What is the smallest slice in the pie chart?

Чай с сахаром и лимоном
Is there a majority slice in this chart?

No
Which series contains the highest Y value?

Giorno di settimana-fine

...

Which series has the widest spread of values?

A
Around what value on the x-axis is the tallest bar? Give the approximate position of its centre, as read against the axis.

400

▶ **Task goal**: Convert the lines from the one with "What is the smallest slice in the pie chart?" through the one with "Giorno di settimana-fine" into a Markdown table with the columns Row and Line. Number each line and leave out the blank ones.

▶ **Output for this exercise**:
| Row | Line |
|---|---|
| 1 | What is the smallest slice in the pie chart? |
| 2 | Чай с сахаром и лимоном |
| 3 | Is there a majority slice in this chart? |
| 4 | No |
| 5 | Which series contains the highest Y value? |
| 6 | Giorno di settimana-fine |